INFORMATION PROVIDED:
------------------------------------------------------------------------

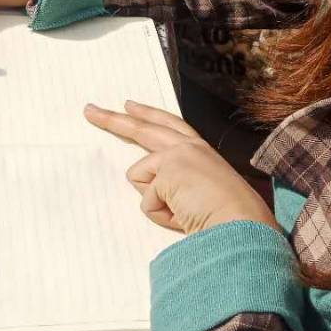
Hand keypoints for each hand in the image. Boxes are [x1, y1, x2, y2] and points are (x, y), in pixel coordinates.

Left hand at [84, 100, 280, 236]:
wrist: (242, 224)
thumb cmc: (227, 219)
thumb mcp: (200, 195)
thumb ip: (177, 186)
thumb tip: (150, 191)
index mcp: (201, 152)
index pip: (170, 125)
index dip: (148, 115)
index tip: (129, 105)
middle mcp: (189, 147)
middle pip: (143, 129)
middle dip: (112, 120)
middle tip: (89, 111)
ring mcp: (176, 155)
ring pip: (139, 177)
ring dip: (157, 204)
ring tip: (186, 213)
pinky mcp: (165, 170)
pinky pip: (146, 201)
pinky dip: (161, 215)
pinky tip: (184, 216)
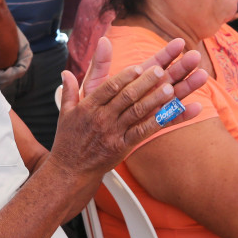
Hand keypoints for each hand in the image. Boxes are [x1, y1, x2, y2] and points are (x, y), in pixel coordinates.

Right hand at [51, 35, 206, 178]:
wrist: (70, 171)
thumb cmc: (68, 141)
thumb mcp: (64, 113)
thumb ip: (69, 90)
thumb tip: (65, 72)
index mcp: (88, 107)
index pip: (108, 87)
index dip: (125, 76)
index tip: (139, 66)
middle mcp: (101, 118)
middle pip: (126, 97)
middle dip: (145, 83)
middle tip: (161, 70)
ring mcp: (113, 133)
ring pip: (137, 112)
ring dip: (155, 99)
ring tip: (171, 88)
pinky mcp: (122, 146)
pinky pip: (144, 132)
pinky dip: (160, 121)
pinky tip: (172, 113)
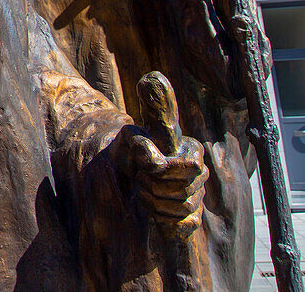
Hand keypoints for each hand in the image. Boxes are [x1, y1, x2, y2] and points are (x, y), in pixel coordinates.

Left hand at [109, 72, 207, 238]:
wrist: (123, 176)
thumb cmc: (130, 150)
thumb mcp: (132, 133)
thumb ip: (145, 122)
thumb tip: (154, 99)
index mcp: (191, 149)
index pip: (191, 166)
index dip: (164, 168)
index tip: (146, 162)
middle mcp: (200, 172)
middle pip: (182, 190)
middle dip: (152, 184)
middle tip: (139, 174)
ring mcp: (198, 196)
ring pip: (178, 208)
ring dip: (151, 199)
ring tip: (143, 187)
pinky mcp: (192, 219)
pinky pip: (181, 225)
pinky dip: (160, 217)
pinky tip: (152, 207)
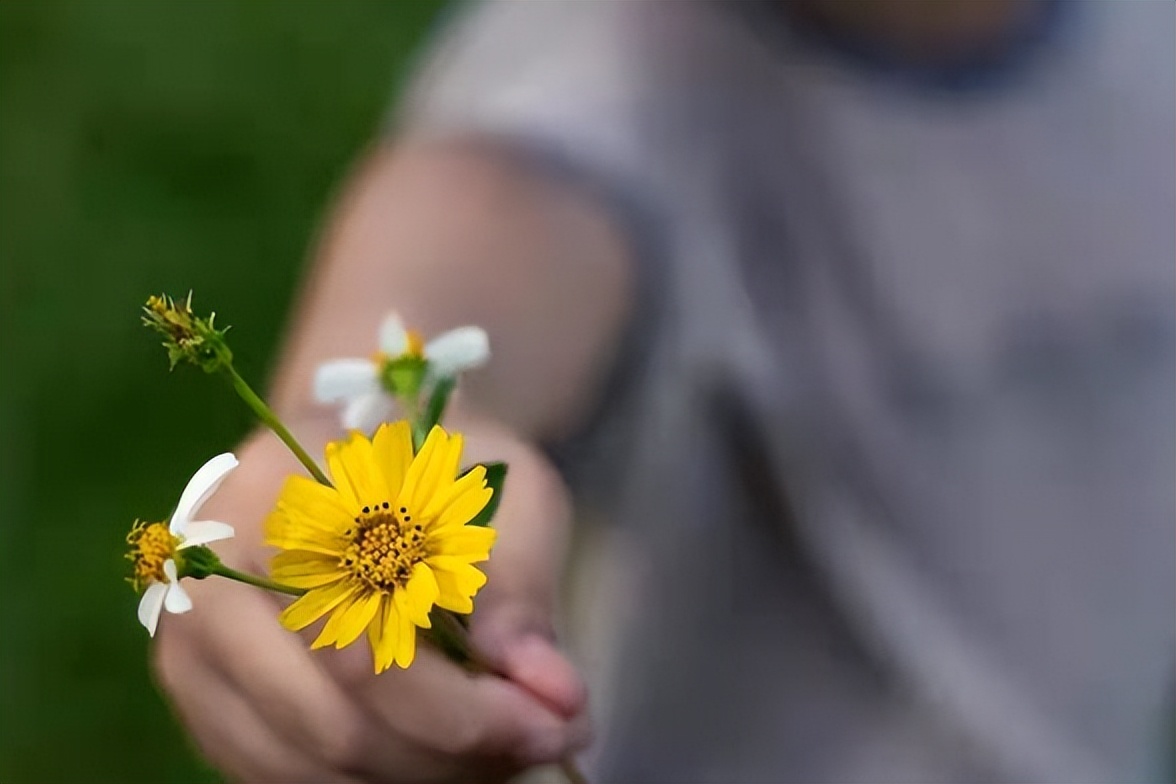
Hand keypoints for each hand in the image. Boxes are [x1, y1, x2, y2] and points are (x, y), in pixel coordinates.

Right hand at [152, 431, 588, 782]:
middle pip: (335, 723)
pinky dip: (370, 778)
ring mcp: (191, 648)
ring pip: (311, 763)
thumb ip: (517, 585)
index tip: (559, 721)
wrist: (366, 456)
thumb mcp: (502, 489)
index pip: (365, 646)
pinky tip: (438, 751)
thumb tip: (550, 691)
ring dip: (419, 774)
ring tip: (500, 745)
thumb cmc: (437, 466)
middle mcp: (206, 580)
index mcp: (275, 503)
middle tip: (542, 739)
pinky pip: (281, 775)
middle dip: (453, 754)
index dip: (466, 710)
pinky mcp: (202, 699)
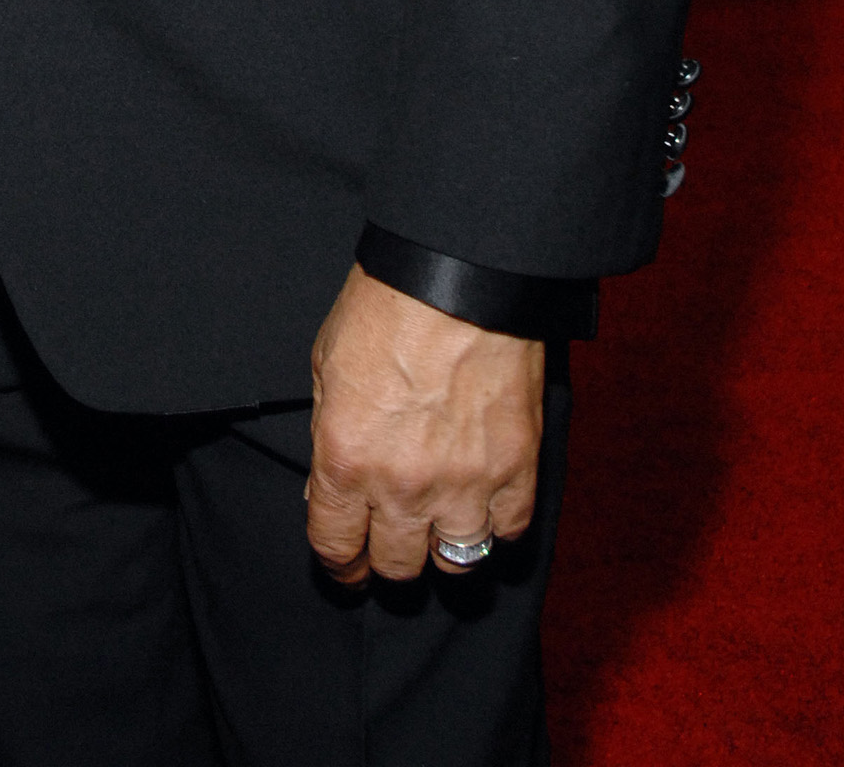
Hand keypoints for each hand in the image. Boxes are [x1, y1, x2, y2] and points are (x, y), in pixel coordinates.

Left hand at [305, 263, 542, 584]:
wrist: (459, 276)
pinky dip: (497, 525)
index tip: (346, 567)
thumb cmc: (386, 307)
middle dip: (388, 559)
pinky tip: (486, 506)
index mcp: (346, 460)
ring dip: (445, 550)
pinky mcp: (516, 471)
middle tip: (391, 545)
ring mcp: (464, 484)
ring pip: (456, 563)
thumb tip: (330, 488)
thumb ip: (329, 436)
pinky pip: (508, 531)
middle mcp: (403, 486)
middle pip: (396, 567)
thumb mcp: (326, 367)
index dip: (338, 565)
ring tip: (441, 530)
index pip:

------------------------------------------------------------------------

WORK REQUIRED:
Leaving all pictures aside, quote each record exactly.

SOLUTION TO THE PROBLEM:
Hand keypoints for each hand in the image. Boxes are [x1, y1, x2, y2] and points are (x, y), in pixel coordinates.

Left hand at [84, 100, 280, 236]:
wrist: (242, 224)
thumb cmc: (227, 219)
thumb mcp: (200, 195)
thumb ip: (177, 186)
thumb tip: (150, 191)
index mcp: (201, 152)
index pip: (170, 125)
index dip: (148, 115)
index tip: (129, 105)
middle mcp: (189, 147)
middle pip: (143, 129)
middle dip: (112, 120)
middle tip: (89, 111)
ring mcp: (176, 155)
ring pip: (139, 177)
ring dip: (157, 204)
ring tip: (186, 213)
pinky mcp: (165, 170)
pinky pip: (146, 201)
pinky dip: (161, 215)
pinky tip: (184, 216)
Hand keypoints for each hand in the image. Boxes are [x1, y1, x2, y2] and points are (x, y), in pixel coordinates.

Right hand at [51, 35, 206, 178]:
wrist: (70, 171)
thumb cmc: (68, 141)
thumb mcp: (64, 113)
thumb ip: (69, 90)
thumb tip: (65, 72)
index mcp: (88, 107)
index pip: (108, 87)
index dip: (125, 76)
index tip: (139, 66)
middle mcp: (101, 118)
middle pip: (126, 97)
middle dip: (145, 83)
middle tip: (161, 70)
ring mcp: (113, 133)
ring pip: (137, 112)
ring dip: (155, 99)
ring tip: (171, 88)
pinky mcp: (122, 146)
pinky pip: (144, 132)
pinky dip: (160, 121)
pinky tip: (172, 113)
Hand keypoints for each hand in the image. Boxes are [x1, y1, x2, y2] and points are (x, y), in pixel coordinates.

Left hand at [109, 72, 207, 238]:
wrist: (123, 176)
thumb cmc: (130, 150)
thumb mcp: (132, 133)
thumb ip: (145, 122)
thumb tip: (154, 99)
index mcp: (191, 149)
index pip: (191, 166)
index dip: (164, 168)
index tip: (146, 162)
middle mcp: (200, 172)
middle pip: (182, 190)
middle dip: (152, 184)
middle tip: (139, 174)
ring mcp: (198, 196)
ring pip: (178, 208)
ring dip: (151, 199)
ring tip: (143, 187)
pinky mcp: (192, 219)
pinky pip: (181, 225)
pinky dip: (160, 217)
pinky tip: (152, 207)
Hand keypoints for each hand in the image. Boxes are [x1, y1, x2, y2] and points are (x, y), in pixel coordinates.

Right hand at [152, 431, 588, 782]:
middle pip: (335, 723)
pinky dip: (370, 778)
ring mcp: (191, 648)
ring pip: (311, 763)
thumb ip: (517, 585)
index tip: (559, 721)
wrist: (366, 456)
thumb mcp: (502, 489)
index pip: (365, 646)
pinky tip: (438, 751)
thumb tip: (550, 691)
ring dip: (419, 774)
ring tip: (500, 745)
thumb cmc: (437, 466)
middle mcp: (206, 580)
index mcp: (275, 503)
middle tip: (542, 739)
pinky pip: (281, 775)
middle dip: (453, 754)
index dip: (466, 710)
pinky mcp: (202, 699)
Hand keypoints for each hand in the image. Boxes are [x1, y1, x2, y2] and points are (x, y), in pixel coordinates.

Left hand at [305, 263, 542, 584]:
wrist: (459, 276)
pinky dip: (497, 525)
index tip: (346, 567)
thumb cmc: (386, 307)
middle dip: (388, 559)
pinky tip: (486, 506)
index mcp: (346, 460)
ring dip: (445, 550)
pinky mcp: (516, 471)
middle tip: (391, 545)
ring mcp: (464, 484)
ring pip: (456, 563)
thumb tip: (330, 488)
thumb ip: (329, 436)
pinky pip: (508, 531)
middle mcp: (403, 486)
middle pip: (396, 567)
thumb mcp: (326, 367)
index dip: (338, 565)
ring tip: (441, 530)
index pip:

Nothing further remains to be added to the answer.